One of the points that became very clear in the analysis of the report was that ‘‘long ignored, wartime sexual violence has become increasingly politically salient in the policy agendas of the international community over the past two decades.”

The first chapter shows ‘’the level of sexual violence worldwide is likely declining, not increasing,  as claimed by senior UN officials’’.

That means that a one-sided narrative was created on wartime sexual violence and when analysing this issue the international community and policy makers need to use more reliable data, background studies and better available evidences.
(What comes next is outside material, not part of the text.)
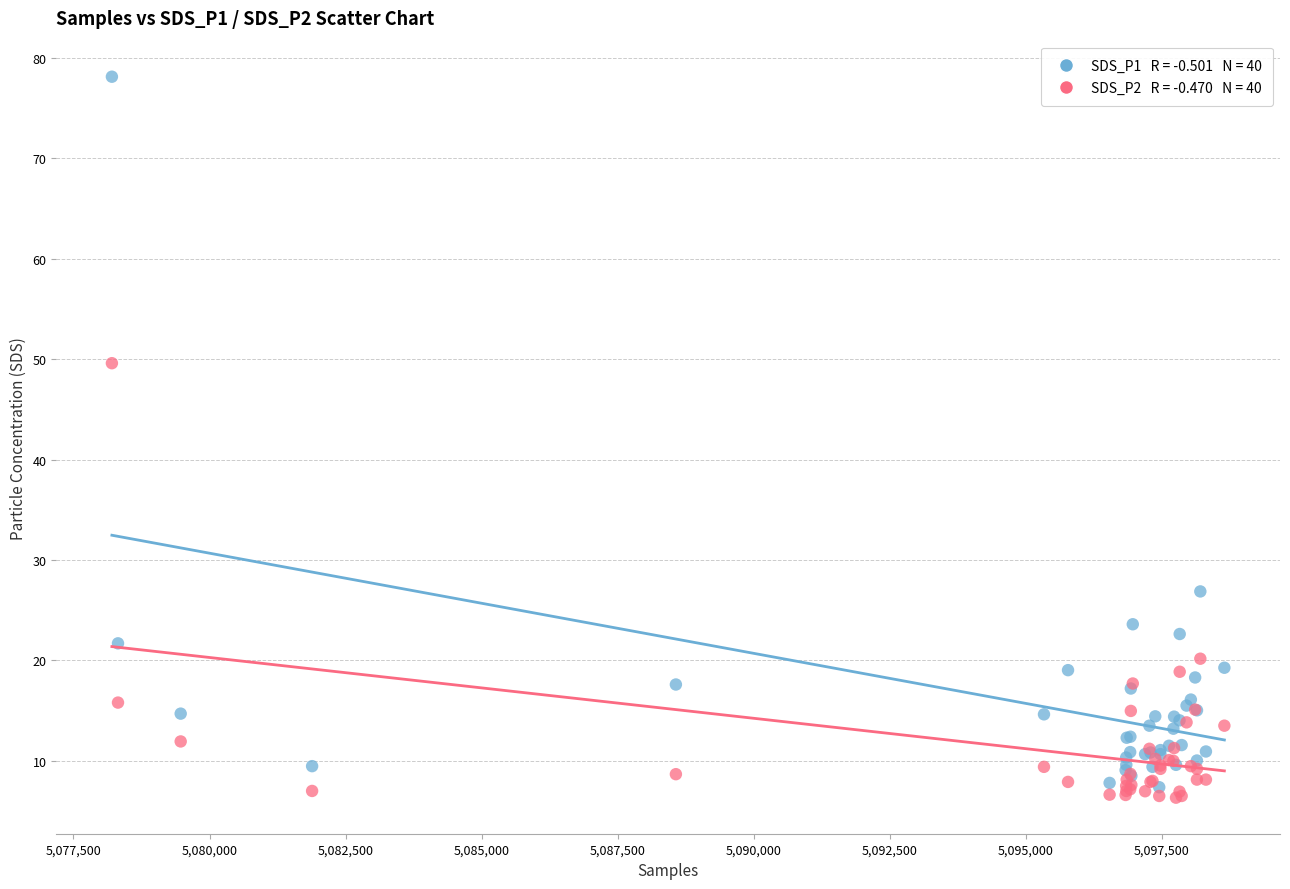

Across all series, what Y value is closest to 42?

49.6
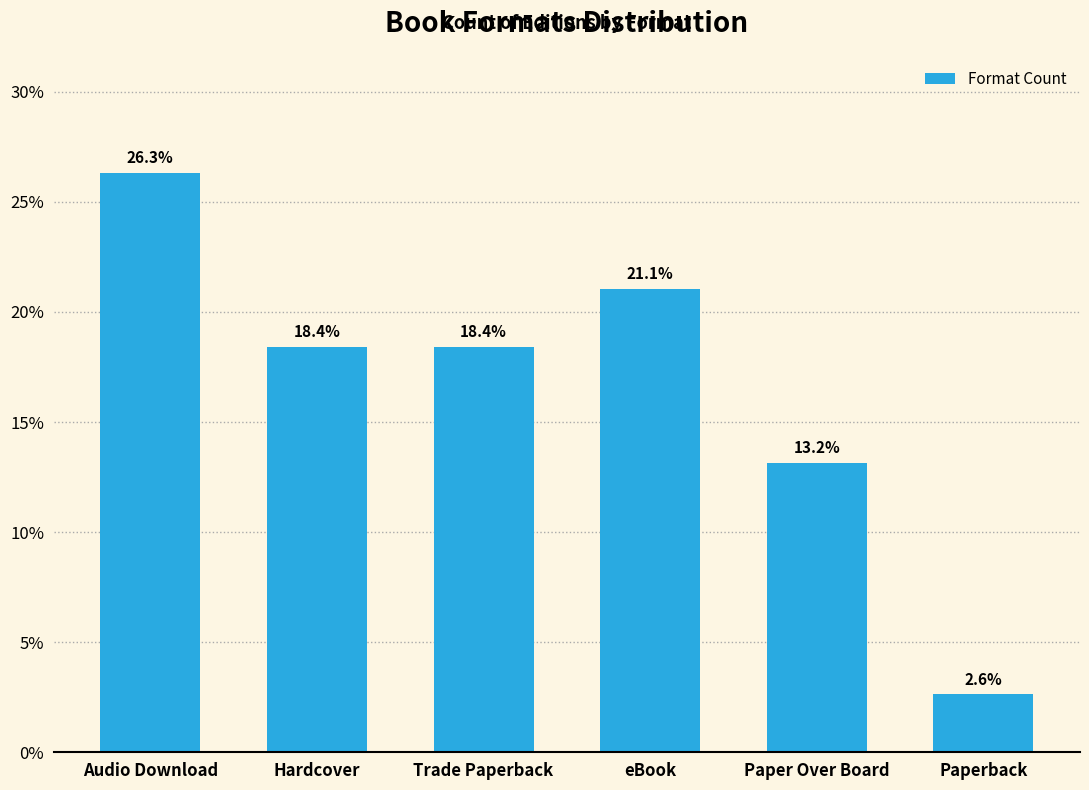

What is the label of the 4th bar from the right?

Trade Paperback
Merz adds that ‘’the highest levels of reported sexual violence occurred in only 9 percent of the years in which countries were involved in conflict, between 2000 and 2009.’’
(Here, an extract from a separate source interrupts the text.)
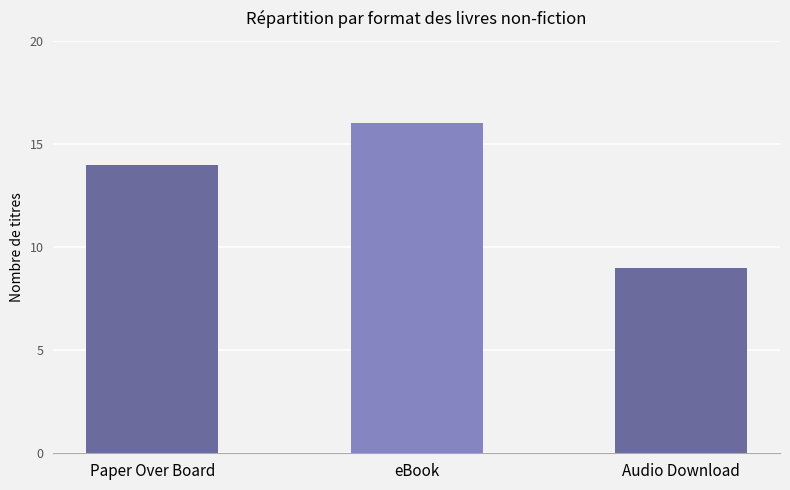

Rank the categories by value from highest to lowest.

eBook, Paper Over Board, Audio Download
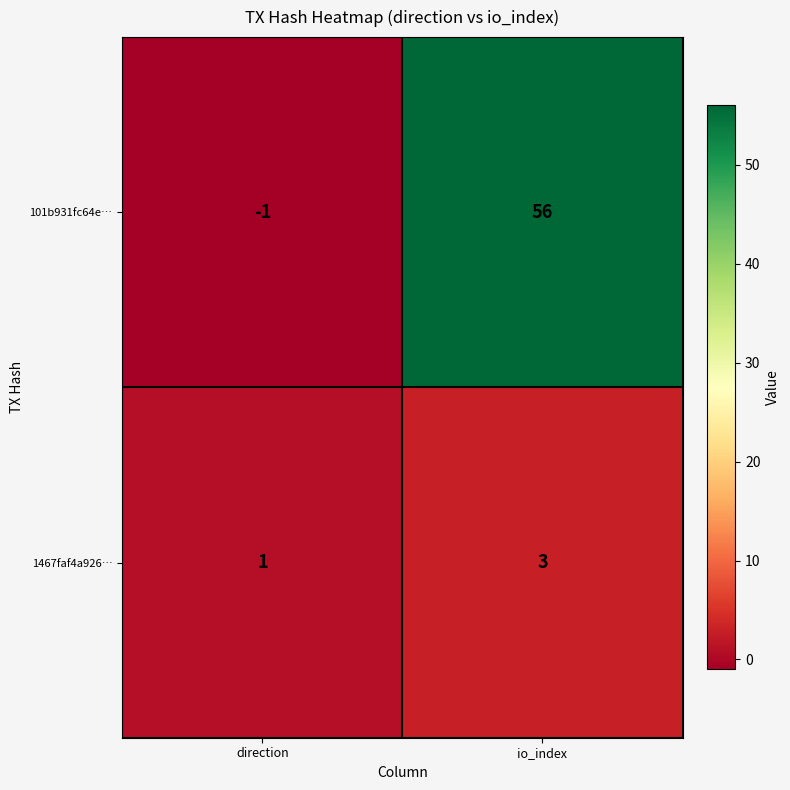

At which category is the sum across all series the highest?

io_index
So, to create better and effective polices it is necessary a better understanding that wartime sexual violence’s level varies across countries and assumptions of high level of sexual violence in some countries should not be generalised.

The report also shows that countries like Bosnia and Rwanda are examples of the use of rape as weapon of war. However recent studies indicate that sexual violence is no longer applied as war strategy.

Furthermore, domestic sexual violence is the most common case of wartime sexual violence, but it is the most ignored by the international community and policy makers.

‘‘Sexual violence against children in wartime is perpetrated by family members and acquaintances—not strangers or combatants, ’’states the report.

When looking at the impact of war on children’s education, data of 25 countries showed that ‘’during many conflict periods, educational outcomes—counter intuitively —improve on average.’’ Senegal and Democratic Republic of the Congo are cited as examples.

‘’ A global analysis conducted for the World Development Report has actually found that on average education outcomes are increasing in conflict effected countries,’’ added Merz.

The report also showed that the number of deaths during conflicts has dropped in the past 30 years followed by a declined in war sexual violence.